● Work to be completed:
Repeat the lines of the material exactly, starting at the line that contains "Zavod zdravstvenog osiguranja SBŽ" and continuing through the end of the material, with both ends included. Leave the pictures out of your answer.

● Saved data entries:
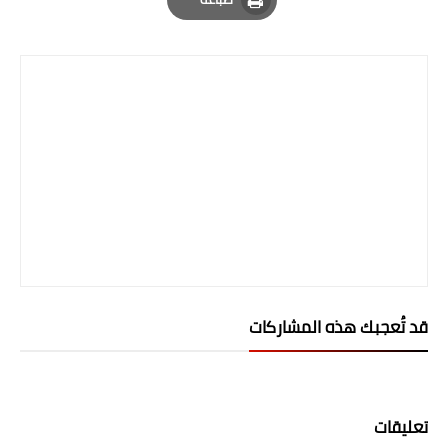
صحة وطب
Print
فن ومشاهير
العامة
قد تُعجبك هذه المشاركات
تعليقات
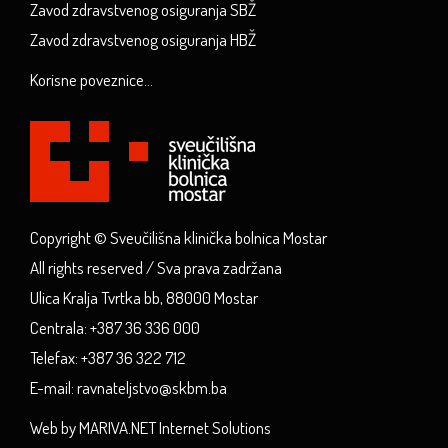
Zavod zdravstvenog osiguranja SBŽ
Zavod zdravstvenog osiguranja HBŽ
Korisne poveznice...
Copyright © Sveučilišna klinička bolnica Mostar
All rights reserved / Sva prava zadržana
Ulica Kralja Tvrtka bb, 88000 Mostar
Centrala: +387 36 336 000
Telefax: +387 36 322 712
E-mail: ravnateljstvo@skbm.ba
Web by MARIVA.NET Internet Solutions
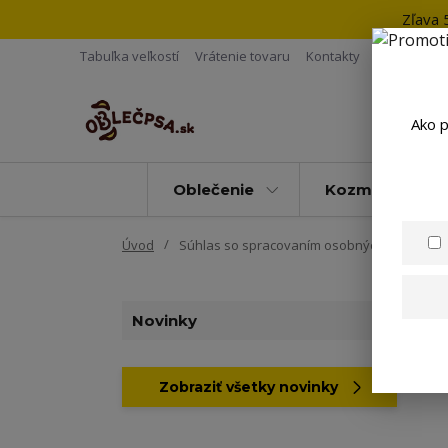
Zľava 
Tabuľka veľkostí
Vrátenie tovaru
Kontakty
Ako p
Oblečenie
Kozmetika
Úvod
Súhlas so spracovaním osobných údajov pr
Novinky
Zobraziť všetky novinky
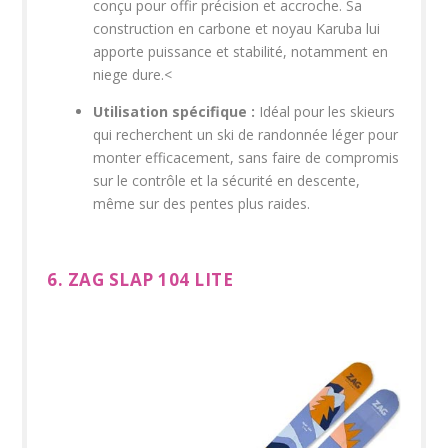
conçu pour offir précision et accroche. Sa
construction en carbone et noyau Karuba lui
apporte puissance et stabilité, notamment en
niege dure.<
Utilisation spécifique :
Idéal pour les skieurs
qui recherchent un ski de randonnée léger pour
monter efficacement, sans faire de compromis
sur le contrôle et la sécurité en descente,
même sur des pentes plus raides.
6. ZAG SLAP 104 LITE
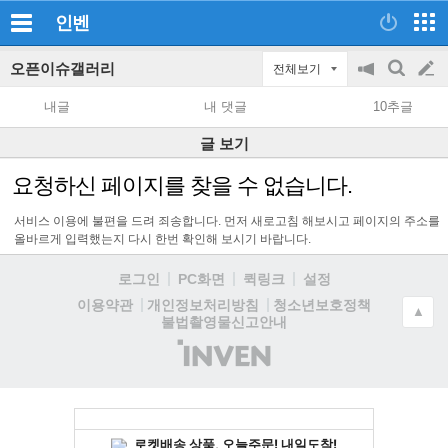
인벤
오픈이슈갤러리
전체보기
공
검
글
지
색
내글
내 댓글
10추글
on/off
쓰
글 보기
기
요청하신 페이지를 찾을 수 없습니다.
서비스 이용에 불편을 드려 죄송합니다. 먼저 새로고침 해보시고 페이지의 주소를
올바르게 입력했는지 다시 한번 확인해 보시기 바랍니다.
로그인
PC화면
퀵링크
설정
청소년보호정책
이용약관
개인정보처리방침
▲
불법촬영물신고안내
(주)
인
벤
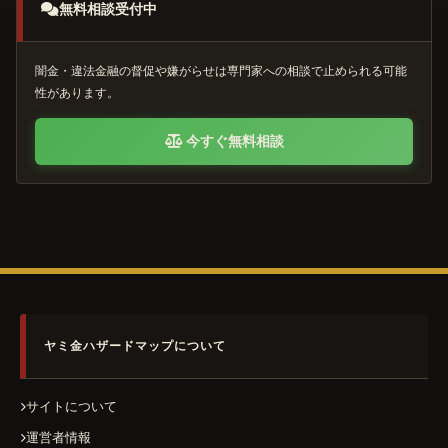
無料相談受付中
闇金・違法金融の督促や嫌がらせは専門家への相談で止められる可能
性があります。
今すぐ無料相談
ヤミ金ハザードマップについて
サイトについて
運営者情報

● Your solution:
Zavod zdravstvenog osiguranja SBŽ
Zavod zdravstvenog osiguranja HBŽ
Korisne poveznice...
Copyright © Sveučilišna klinička bolnica Mostar
All rights reserved / Sva prava zadržana
Ulica Kralja Tvrtka bb, 88000 Mostar
Centrala: +387 36 336 000
Telefax: +387 36 322 712
E-mail: ravnateljstvo@skbm.ba
Web by MARIVA.NET Internet Solutions
Zľava 
Tabuľka veľkostí
Vrátenie tovaru
Kontakty
Ako p
Oblečenie
Kozmetika
Úvod
Súhlas so spracovaním osobných údajov pr
Novinky
Zobraziť všetky novinky
conçu pour offir précision et accroche. Sa
construction en carbone et noyau Karuba lui
apporte puissance et stabilité, notamment en
niege dure.<
Utilisation spécifique :
Idéal pour les skieurs
qui recherchent un ski de randonnée léger pour
monter efficacement, sans faire de compromis
sur le contrôle et la sécurité en descente,
même sur des pentes plus raides.
6. ZAG SLAP 104 LITE
인벤
오픈이슈갤러리
전체보기
공
검
글
지
색
내글
내 댓글
10추글
on/off
쓰
글 보기
기
요청하신 페이지를 찾을 수 없습니다.
서비스 이용에 불편을 드려 죄송합니다. 먼저 새로고침 해보시고 페이지의 주소를
올바르게 입력했는지 다시 한번 확인해 보시기 바랍니다.
로그인
PC화면
퀵링크
설정
청소년보호정책
이용약관
개인정보처리방침
▲
불법촬영물신고안내
(주)
인
벤
無料相談受付中
闇金・違法金融の督促や嫌がらせは専門家への相談で止められる可能
性があります。
今すぐ無料相談
ヤミ金ハザードマップについて
サイトについて
運営者情報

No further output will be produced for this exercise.